Dès sa thèse en 1899 sur « La condition des mineurs de droit pénal », Charles avait plaidé la cause de l’enfance malheureuse et ne s’était jamais départi de son intérêt pour les orphelins et les enfants abandonnés. Il avait toujours estimé que, pour les nouveaux nés, seule l’adoption plénière, assurant la rupture des liens avec la famille d’origine permettrait une parfaite intégration de l’enfant dans sa famille adoptive. Il estimait aussi que l’adoption plénière jouirait de la faveur des adoptants et permettrait d’accroitre le nombre des adoptions. C’est dire qu’il aurait applaudi au décret-loi du 29 juillet 1939 s’il avait encore été de ce monde.

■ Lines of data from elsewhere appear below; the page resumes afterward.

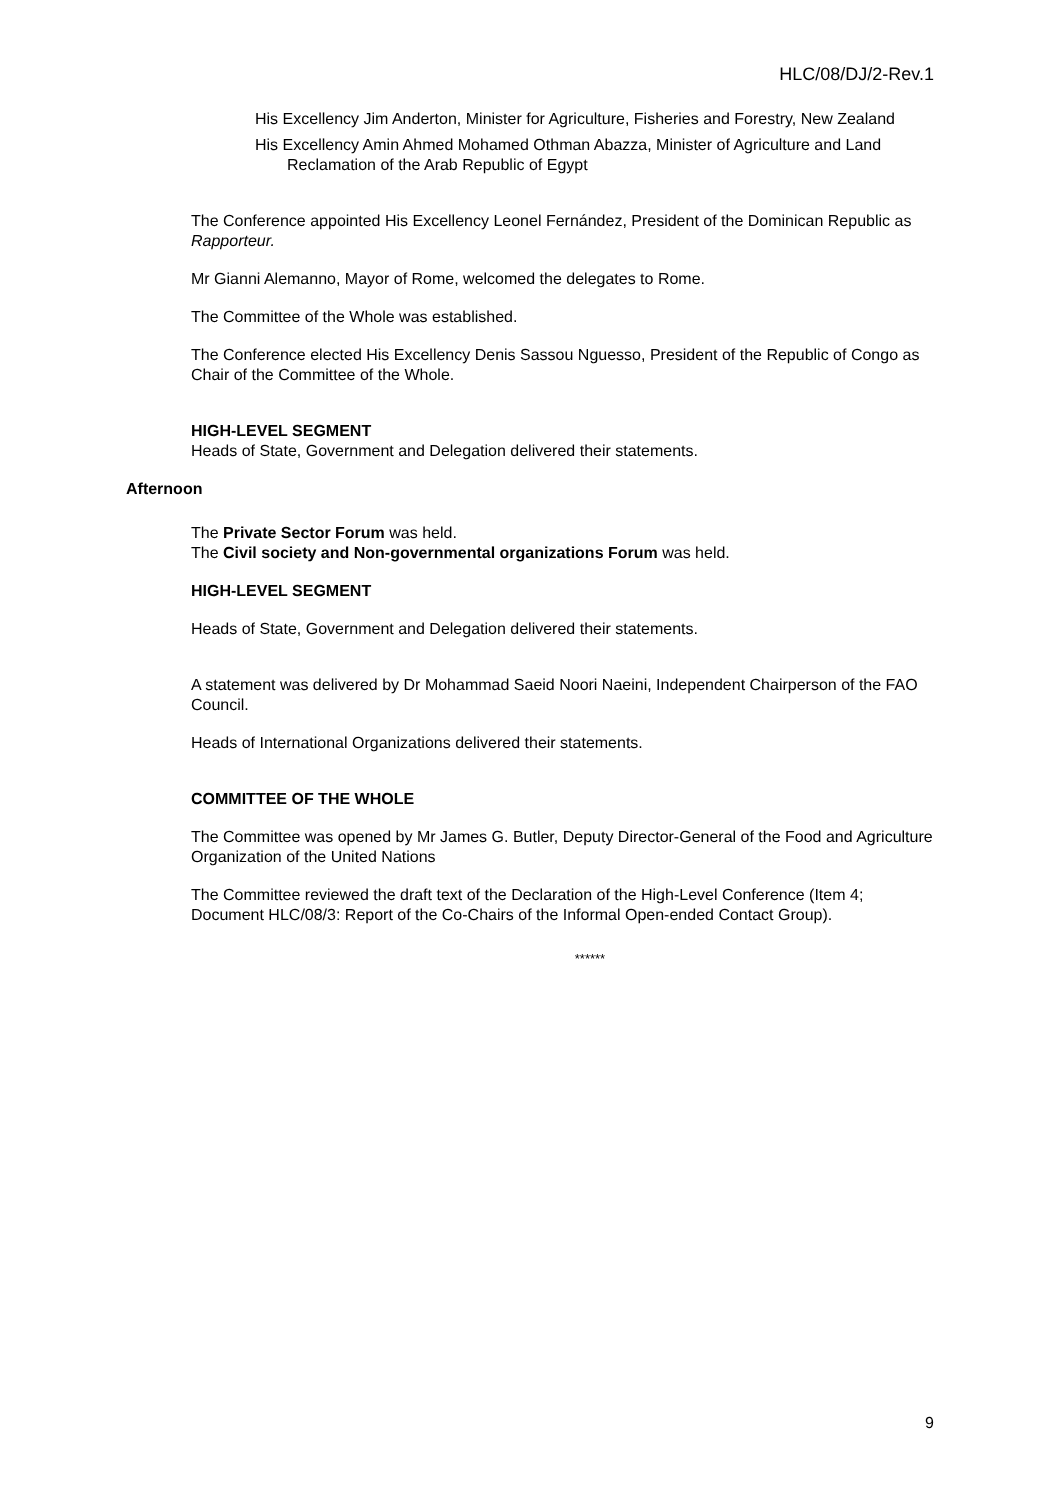HLC/08/DJ/2-Rev.1
His Excellency Jim Anderton, Minister for Agriculture, Fisheries and Forestry, New Zealand
His Excellency Amin Ahmed Mohamed Othman Abazza, Minister of Agriculture and Land Reclamation of the Arab Republic of Egypt
The Conference appointed His Excellency Leonel Fernández, President of the Dominican Republic as Rapporteur.
Mr Gianni Alemanno, Mayor of Rome, welcomed the delegates to Rome.
The Committee of the Whole was established.
The Conference elected His Excellency Denis Sassou Nguesso, President of the Republic of Congo as Chair of the Committee of the Whole.
HIGH-LEVEL SEGMENT
Heads of State, Government and Delegation delivered their statements.
Afternoon
The Private Sector Forum was held.
The Civil society and Non-governmental organizations Forum was held.
HIGH-LEVEL SEGMENT
Heads of State, Government and Delegation delivered their statements.
A statement was delivered by Dr Mohammad Saeid Noori Naeini, Independent Chairperson of the FAO Council.
Heads of International Organizations delivered their statements.
COMMITTEE OF THE WHOLE
The Committee was opened by Mr James G. Butler, Deputy Director-General of the Food and Agriculture Organization of the United Nations
The Committee reviewed the draft text of the Declaration of the High-Level Conference (Item 4; Document HLC/08/3: Report of the Co-Chairs of the Informal Open-ended Contact Group).
******
9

1939 : création du code de la famille
Le décret-loi de 29 juillet 1939 crée le « code civil de la Famille » et fixe légalement les
démarches d’adoption. L’essentiel s’en trouve ici résumé :
– La loi abaisse l’âge des parents adoptants à 35 ans au lieu de 40, à partir du moment où
les époux sont demeurés sans enfants pendant dix ans ;
– La coupure devient totale et irréversible avec la famille naturelle. L’enfant adoptif dispose des mêmes droits que s’il était né du mariage ;
– Le tribunal consent à l’adoption et à la légitimation ; de l’enfant que sa mère a délaissé sans rechercher cette dernière mais après avoir pris l’avis de l’œuvre charitable qui l’a recueilli puis confié (art 349-369) ;
– Dans l’intervalle, l’œuvre exerce les droits de la mère si cette dernière n’a pas réclamé
son enfant dans les trois mois ;
– Chaque département doit disposer d’une maison maternelle qui accueille sans formalités
les femmes enceintes et les mères accompagnées d’un nouveau-né.
Le code autorise ainsi les adoptions définitives d’enfants mineurs. Il crée la légitimation
adoptive.
La Fondation verra plusieurs modifications des lois au fil des années. Nous les évoquerons dans l’ordre chronologique du récit.